WHAT THIS TASK INVOLVES — Give back all of the data exactly. Leave nothing out.

Records contained in a dataset:
Segment Open

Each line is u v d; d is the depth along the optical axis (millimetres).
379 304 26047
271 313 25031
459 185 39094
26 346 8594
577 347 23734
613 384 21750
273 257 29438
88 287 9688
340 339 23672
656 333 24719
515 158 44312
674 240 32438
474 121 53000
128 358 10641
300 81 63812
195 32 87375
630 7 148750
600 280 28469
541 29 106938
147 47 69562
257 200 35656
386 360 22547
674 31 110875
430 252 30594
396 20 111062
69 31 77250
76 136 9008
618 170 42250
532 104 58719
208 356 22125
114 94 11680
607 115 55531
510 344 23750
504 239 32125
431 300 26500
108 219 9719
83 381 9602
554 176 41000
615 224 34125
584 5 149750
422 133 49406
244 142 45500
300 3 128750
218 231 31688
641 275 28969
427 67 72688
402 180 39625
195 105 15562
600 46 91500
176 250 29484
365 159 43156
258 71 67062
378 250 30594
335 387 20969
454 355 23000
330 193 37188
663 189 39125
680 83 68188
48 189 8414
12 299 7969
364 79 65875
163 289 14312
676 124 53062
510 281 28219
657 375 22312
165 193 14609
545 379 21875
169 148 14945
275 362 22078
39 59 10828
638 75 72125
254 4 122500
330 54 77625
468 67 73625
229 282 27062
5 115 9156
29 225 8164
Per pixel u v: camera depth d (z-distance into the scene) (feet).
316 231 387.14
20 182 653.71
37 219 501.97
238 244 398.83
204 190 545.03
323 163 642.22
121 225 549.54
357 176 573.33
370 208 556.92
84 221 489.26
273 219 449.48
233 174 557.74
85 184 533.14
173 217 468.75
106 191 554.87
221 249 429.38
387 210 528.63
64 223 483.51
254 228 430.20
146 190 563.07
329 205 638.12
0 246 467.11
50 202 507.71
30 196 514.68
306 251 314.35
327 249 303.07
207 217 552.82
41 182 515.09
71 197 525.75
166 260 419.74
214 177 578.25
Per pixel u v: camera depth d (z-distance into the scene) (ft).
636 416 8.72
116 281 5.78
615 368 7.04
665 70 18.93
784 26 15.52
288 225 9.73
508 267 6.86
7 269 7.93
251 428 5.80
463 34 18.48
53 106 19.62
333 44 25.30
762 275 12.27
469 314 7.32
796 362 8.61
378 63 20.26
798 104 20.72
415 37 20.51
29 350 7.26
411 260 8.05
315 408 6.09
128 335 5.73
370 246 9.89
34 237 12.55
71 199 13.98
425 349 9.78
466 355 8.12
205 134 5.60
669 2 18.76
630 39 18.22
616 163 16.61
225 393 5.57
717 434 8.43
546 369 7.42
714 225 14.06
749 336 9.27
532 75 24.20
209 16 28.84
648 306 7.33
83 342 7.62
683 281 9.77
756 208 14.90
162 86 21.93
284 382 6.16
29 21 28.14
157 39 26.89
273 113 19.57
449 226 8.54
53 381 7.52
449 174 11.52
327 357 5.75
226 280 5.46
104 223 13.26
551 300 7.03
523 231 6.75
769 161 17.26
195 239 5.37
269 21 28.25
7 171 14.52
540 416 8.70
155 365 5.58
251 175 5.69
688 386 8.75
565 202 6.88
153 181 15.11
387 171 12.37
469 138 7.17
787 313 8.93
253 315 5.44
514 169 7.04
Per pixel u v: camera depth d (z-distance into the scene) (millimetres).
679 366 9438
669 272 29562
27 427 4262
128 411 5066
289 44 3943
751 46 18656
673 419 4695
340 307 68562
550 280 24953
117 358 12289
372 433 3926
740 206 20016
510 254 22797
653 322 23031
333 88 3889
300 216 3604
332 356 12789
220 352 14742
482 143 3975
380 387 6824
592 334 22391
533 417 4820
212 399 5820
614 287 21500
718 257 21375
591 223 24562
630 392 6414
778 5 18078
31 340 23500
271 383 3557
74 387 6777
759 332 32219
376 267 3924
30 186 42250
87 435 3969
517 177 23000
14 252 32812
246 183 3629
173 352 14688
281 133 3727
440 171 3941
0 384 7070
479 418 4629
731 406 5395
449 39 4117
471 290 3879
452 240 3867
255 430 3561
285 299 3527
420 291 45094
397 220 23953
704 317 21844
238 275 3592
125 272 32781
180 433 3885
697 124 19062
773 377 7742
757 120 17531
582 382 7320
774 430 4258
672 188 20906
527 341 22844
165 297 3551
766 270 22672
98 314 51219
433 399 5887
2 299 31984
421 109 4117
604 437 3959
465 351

Segment Closed

TASK RESULT —
Each line is u v d; d is the depth along the optical axis (millimetres).
379 304 26047
271 313 25031
459 185 39094
26 346 8594
577 347 23734
613 384 21750
273 257 29438
88 287 9688
340 339 23672
656 333 24719
515 158 44312
674 240 32438
474 121 53000
128 358 10641
300 81 63812
195 32 87375
630 7 148750
600 280 28469
541 29 106938
147 47 69562
257 200 35656
386 360 22547
674 31 110875
430 252 30594
396 20 111062
69 31 77250
76 136 9008
618 170 42250
532 104 58719
208 356 22125
114 94 11680
607 115 55531
510 344 23750
504 239 32125
431 300 26500
108 219 9719
83 381 9602
554 176 41000
615 224 34125
584 5 149750
422 133 49406
244 142 45500
300 3 128750
218 231 31688
641 275 28969
427 67 72688
402 180 39625
195 105 15562
600 46 91500
176 250 29484
365 159 43156
258 71 67062
378 250 30594
335 387 20969
454 355 23000
330 193 37188
663 189 39125
680 83 68188
48 189 8414
12 299 7969
364 79 65875
163 289 14312
676 124 53062
510 281 28219
657 375 22312
165 193 14609
545 379 21875
169 148 14945
275 362 22078
39 59 10828
638 75 72125
254 4 122500
330 54 77625
468 67 73625
229 282 27062
5 115 9156
29 225 8164
Per pixel u v: camera depth d (z-distance into the scene) (feet).
316 231 387.14
20 182 653.71
37 219 501.97
238 244 398.83
204 190 545.03
323 163 642.22
121 225 549.54
357 176 573.33
370 208 556.92
84 221 489.26
273 219 449.48
233 174 557.74
85 184 533.14
173 217 468.75
106 191 554.87
221 249 429.38
387 210 528.63
64 223 483.51
254 228 430.20
146 190 563.07
329 205 638.12
0 246 467.11
50 202 507.71
30 196 514.68
306 251 314.35
327 249 303.07
207 217 552.82
41 182 515.09
71 197 525.75
166 260 419.74
214 177 578.25
Per pixel u v: camera depth d (z-distance into the scene) (ft).
636 416 8.72
116 281 5.78
615 368 7.04
665 70 18.93
784 26 15.52
288 225 9.73
508 267 6.86
7 269 7.93
251 428 5.80
463 34 18.48
53 106 19.62
333 44 25.30
762 275 12.27
469 314 7.32
796 362 8.61
378 63 20.26
798 104 20.72
415 37 20.51
29 350 7.26
411 260 8.05
315 408 6.09
128 335 5.73
370 246 9.89
34 237 12.55
71 199 13.98
425 349 9.78
466 355 8.12
205 134 5.60
669 2 18.76
630 39 18.22
616 163 16.61
225 393 5.57
717 434 8.43
546 369 7.42
714 225 14.06
749 336 9.27
532 75 24.20
209 16 28.84
648 306 7.33
83 342 7.62
683 281 9.77
756 208 14.90
162 86 21.93
284 382 6.16
29 21 28.14
157 39 26.89
273 113 19.57
449 226 8.54
53 381 7.52
449 174 11.52
327 357 5.75
226 280 5.46
104 223 13.26
551 300 7.03
523 231 6.75
769 161 17.26
195 239 5.37
269 21 28.25
7 171 14.52
540 416 8.70
155 365 5.58
251 175 5.69
688 386 8.75
565 202 6.88
153 181 15.11
387 171 12.37
469 138 7.17
787 313 8.93
253 315 5.44
514 169 7.04
Per pixel u v: camera depth d (z-distance into the scene) (millimetres).
679 366 9438
669 272 29562
27 427 4262
128 411 5066
289 44 3943
751 46 18656
673 419 4695
340 307 68562
550 280 24953
117 358 12289
372 433 3926
740 206 20016
510 254 22797
653 322 23031
333 88 3889
300 216 3604
332 356 12789
220 352 14742
482 143 3975
380 387 6824
592 334 22391
533 417 4820
212 399 5820
614 287 21500
718 257 21375
591 223 24562
630 392 6414
778 5 18078
31 340 23500
271 383 3557
74 387 6777
759 332 32219
376 267 3924
30 186 42250
87 435 3969
517 177 23000
14 252 32812
246 183 3629
173 352 14688
281 133 3727
440 171 3941
0 384 7070
479 418 4629
731 406 5395
449 39 4117
471 290 3879
452 240 3867
255 430 3561
285 299 3527
420 291 45094
397 220 23953
704 317 21844
238 275 3592
125 272 32781
180 433 3885
697 124 19062
773 377 7742
757 120 17531
582 382 7320
774 430 4258
672 188 20906
527 341 22844
165 297 3551
766 270 22672
98 314 51219
433 399 5887
2 299 31984
421 109 4117
604 437 3959
465 351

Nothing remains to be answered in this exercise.